• Requirement A
Render the listing from the line containing "What follows is" through the line containing "0.737177, 0.646896, 0.229892]]", both included, as a numbered list. Leave out blank lines and the pictures.
==== Given passage ====
Branch, or Layer? Zeroth-Order Optimization for Continual Learning of Vision-Language Models¶

Conference: AAAI 2026 arXiv: 2506.12409 Code: N/A Area: Multimodal VLM Keywords: Zeroth-order optimization, continual learning, CLIP, parameter-efficient fine-tuning, modality-aware optimization

TL;DR¶

This paper systematically investigates the application of zeroth-order (ZO) optimization in PEFT-based vision-language continual learning (VLCL). It finds that naively replacing first-order (FO) optimization with ZO causes training instability, and proposes a progressive ZO-FO hybrid strategy ranging from branch-wise to layer-wise granularity. Building on the theoretical finding that visual modality exhibits larger gradient variance, the paper further proposes MoZO (gradient sign normalization + visual perturbation constraint), achieving state-of-the-art performance across four benchmarks.

Background & Motivation¶

CLIP-based continual learning (VLCL) has advanced rapidly in recent years, with PEFT strategies such as LoRA and MoE adapters enabling competitive performance at low computational cost. However, existing methods almost universally rely on first-order (FO) optimization (SGD/Adam), whose deterministic update trajectories tend to converge to sharp local minima within the low-dimensional parameter subspaces defined by PEFT, leading to overfitting on the current task and exacerbating catastrophic forgetting. ZO optimization estimates gradients via random perturbations, which naturally facilitates escaping local minima and eliminates the need for backpropagation, thereby reducing memory consumption. Nevertheless, the applicability of ZO in VLCL has never been systematically studied.

Core Problem¶

How can ZO optimization be effectively integrated into VLCL to improve performance? Specifically: (1) What problems arise from naively replacing all FO updates with ZO? (2) To which modality branch (visual vs. language) should ZO be applied? (3) Within a single branch, to which layers should ZO be applied (consecutive vs. interleaved)? (4) How should behavioral differences between modalities under ZO optimization be addressed?

Method¶

Overall Architecture¶

Built upon a frozen CLIP-ViT-B/16 backbone, only the adapter modules (MoE adapter or LoRA) attached to each layer are trained. The core idea is to apply FO and ZO optimization collaboratively across different modality branches and network layers: a subset of trainable units employs ZO optimization (random perturbation-based gradient estimation for exploration), while the remainder retains FO optimization (exact gradients for stability). The MoZO strategy is then applied for further refinement.
==== Excerpted records ====
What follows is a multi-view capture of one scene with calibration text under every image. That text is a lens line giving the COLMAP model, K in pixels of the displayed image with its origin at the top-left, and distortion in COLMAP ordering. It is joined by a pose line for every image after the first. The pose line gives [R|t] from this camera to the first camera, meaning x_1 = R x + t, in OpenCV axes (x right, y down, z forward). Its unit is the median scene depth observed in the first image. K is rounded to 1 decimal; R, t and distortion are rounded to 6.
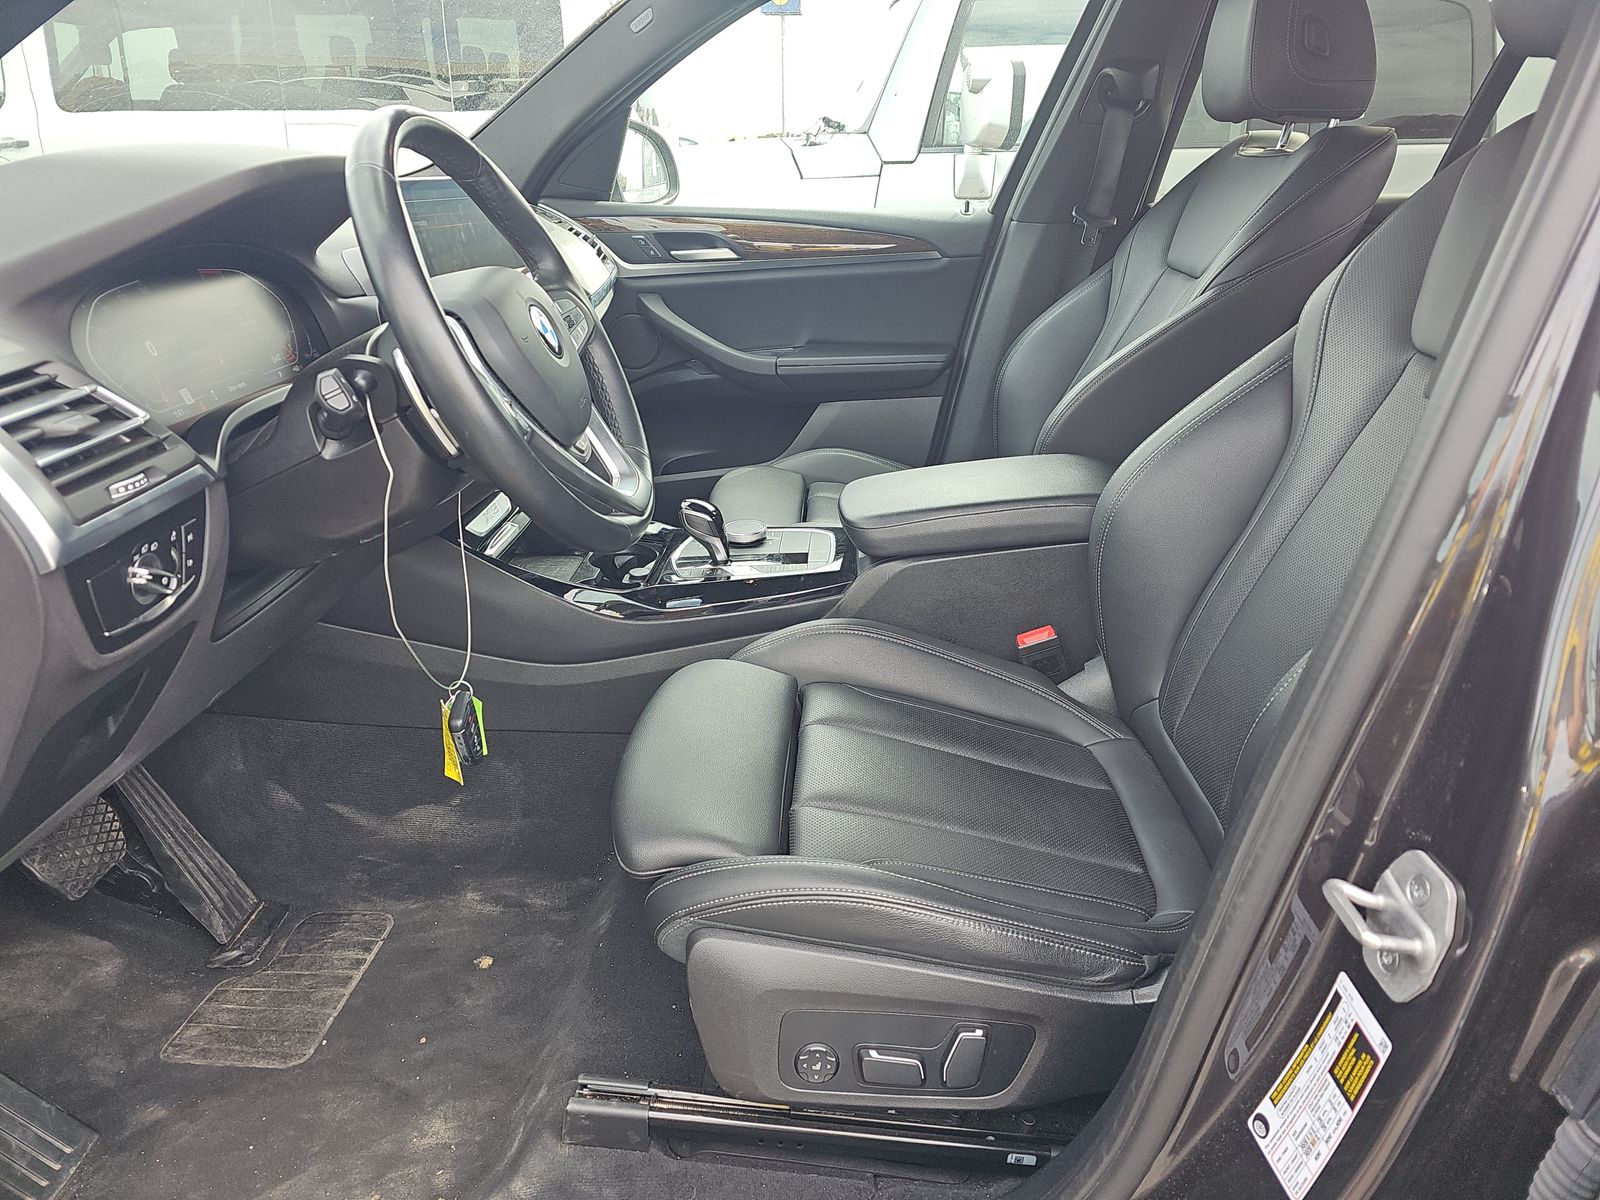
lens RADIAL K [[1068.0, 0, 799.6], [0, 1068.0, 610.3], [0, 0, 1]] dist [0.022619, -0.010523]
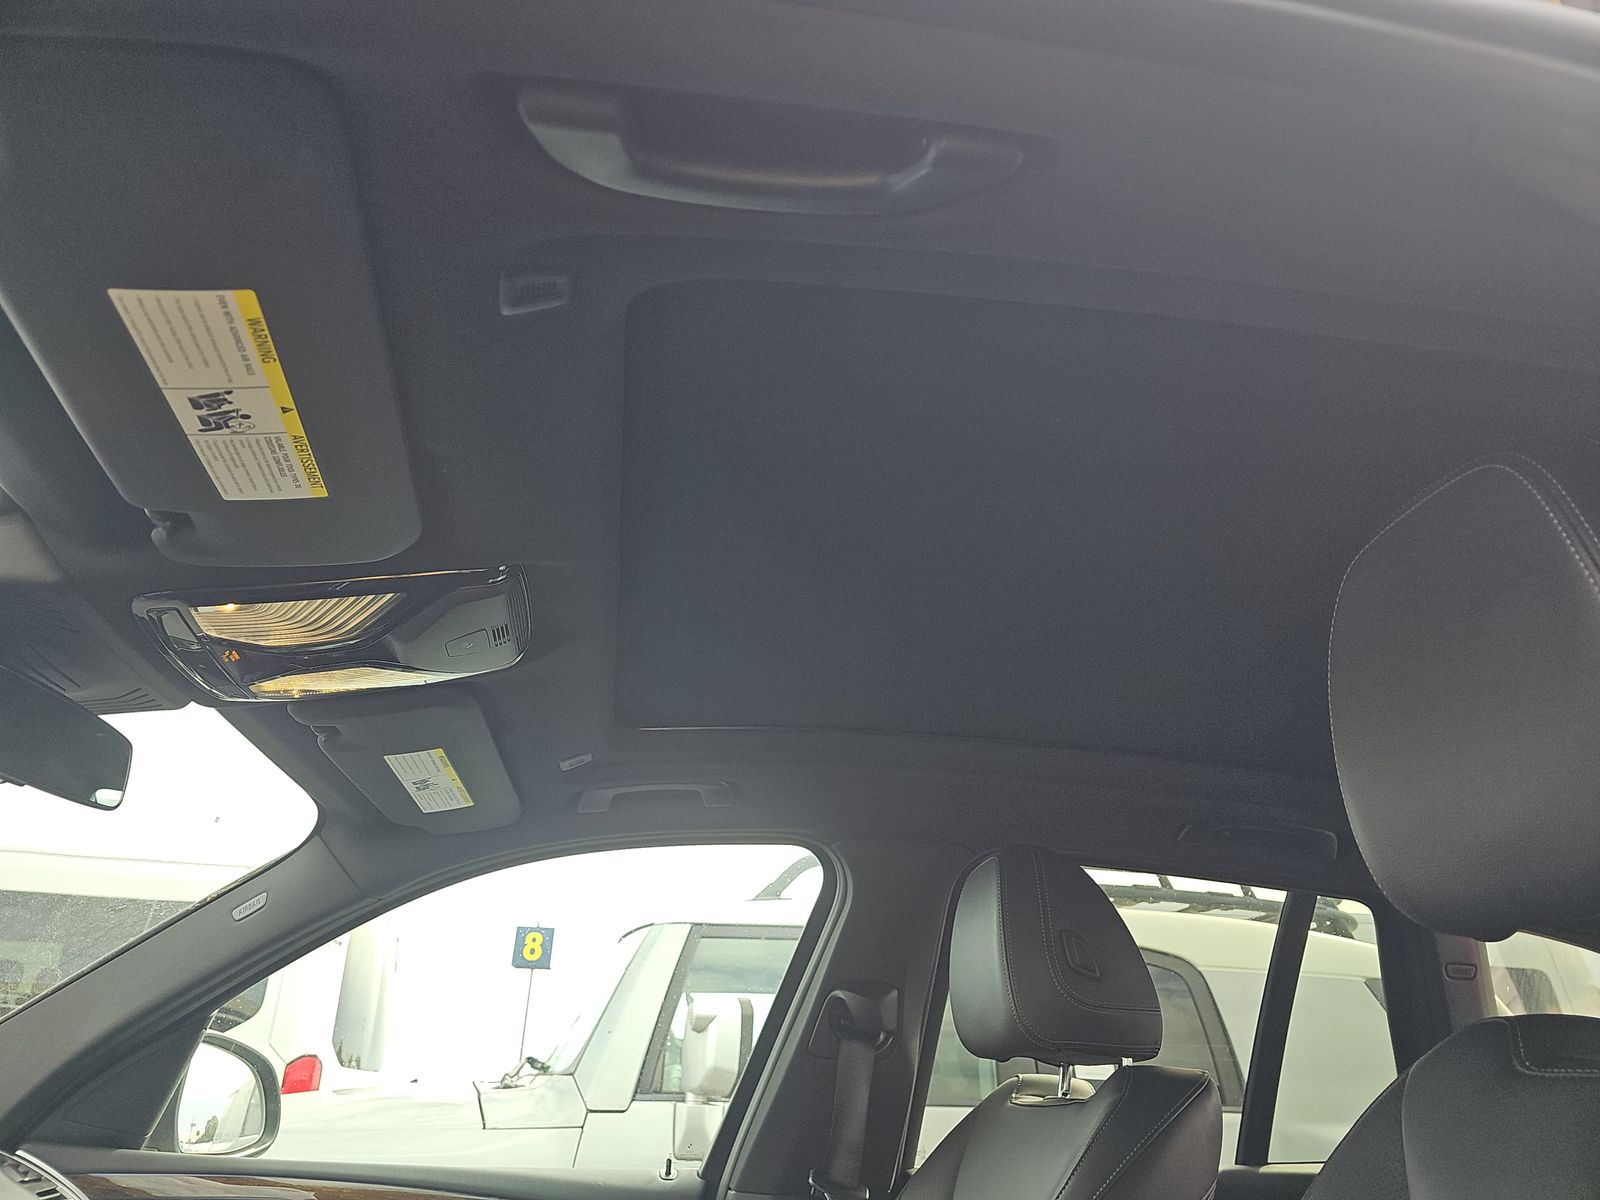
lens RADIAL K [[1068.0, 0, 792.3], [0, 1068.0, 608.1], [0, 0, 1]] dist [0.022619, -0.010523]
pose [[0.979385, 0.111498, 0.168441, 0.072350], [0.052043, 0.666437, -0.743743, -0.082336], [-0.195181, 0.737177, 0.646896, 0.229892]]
====
==== Excerpted records ====
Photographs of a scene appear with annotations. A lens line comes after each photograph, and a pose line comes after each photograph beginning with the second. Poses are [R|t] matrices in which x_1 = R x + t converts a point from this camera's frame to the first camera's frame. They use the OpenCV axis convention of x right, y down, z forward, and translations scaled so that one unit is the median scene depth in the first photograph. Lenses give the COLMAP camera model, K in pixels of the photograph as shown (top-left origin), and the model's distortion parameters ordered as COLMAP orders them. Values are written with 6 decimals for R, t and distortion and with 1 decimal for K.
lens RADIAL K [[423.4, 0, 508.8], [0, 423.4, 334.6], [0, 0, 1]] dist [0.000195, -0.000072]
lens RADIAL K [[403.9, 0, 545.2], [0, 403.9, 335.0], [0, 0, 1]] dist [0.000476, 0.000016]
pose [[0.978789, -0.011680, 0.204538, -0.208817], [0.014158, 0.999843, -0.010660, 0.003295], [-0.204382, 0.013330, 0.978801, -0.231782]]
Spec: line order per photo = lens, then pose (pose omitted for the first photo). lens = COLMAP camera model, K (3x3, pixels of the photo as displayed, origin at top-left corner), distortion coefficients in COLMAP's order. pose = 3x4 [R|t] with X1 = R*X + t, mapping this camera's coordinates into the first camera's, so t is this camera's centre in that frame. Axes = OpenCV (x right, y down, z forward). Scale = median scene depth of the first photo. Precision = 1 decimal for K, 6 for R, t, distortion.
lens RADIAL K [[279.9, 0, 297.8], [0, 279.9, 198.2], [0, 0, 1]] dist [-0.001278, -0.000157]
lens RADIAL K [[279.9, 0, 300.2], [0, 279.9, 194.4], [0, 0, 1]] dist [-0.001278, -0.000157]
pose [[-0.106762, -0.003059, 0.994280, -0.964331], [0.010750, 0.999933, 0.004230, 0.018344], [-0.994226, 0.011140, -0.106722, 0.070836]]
====
• Requirement B
Do the following statements agree with the summary on zeroth-order optimization for continual learning? For each, answer yes or no and quote the deciding words. (i) The adapters are trained on top of a CLIP-ViT-B/16 backbone that stays frozen. (ii) The language modality is found to have the larger gradient variance. (iii) ZO optimization still depends on backpropagation.

• Result A
1. What follows is a multi-view capture of one scene with calibration text under every image. That text is a lens line giving the COLMAP model, K in pixels of the displayed image with its origin at the top-left, and distortion in COLMAP ordering. It is joined by a pose line for every image after the first. The pose line gives [R|t] from this camera to the first camera, meaning x_1 = R x + t, in OpenCV axes (x right, y down, z forward). Its unit is the median scene depth observed in the first image. K is rounded to 1 decimal; R, t and distortion are rounded to 6.
2. lens RADIAL K [[1068.0, 0, 799.6], [0, 1068.0, 610.3], [0, 0, 1]] dist [0.022619, -0.010523]
3. lens RADIAL K [[1068.0, 0, 792.3], [0, 1068.0, 608.1], [0, 0, 1]] dist [0.022619, -0.010523]
4. pose [[0.979385, 0.111498, 0.168441, 0.072350], [0.052043, 0.666437, -0.743743, -0.082336], [-0.195181, 0.737177, 0.646896, 0.229892]]

• Result B
(i) Yes: "Built upon a frozen CLIP-ViT-B/16 backbone, only the adapter modules (MoE adapter or LoRA) attached to each layer are trained."
(ii) No: "visual modality exhibits larger gradient variance"
(iii) No: "eliminates the need for backpropagation"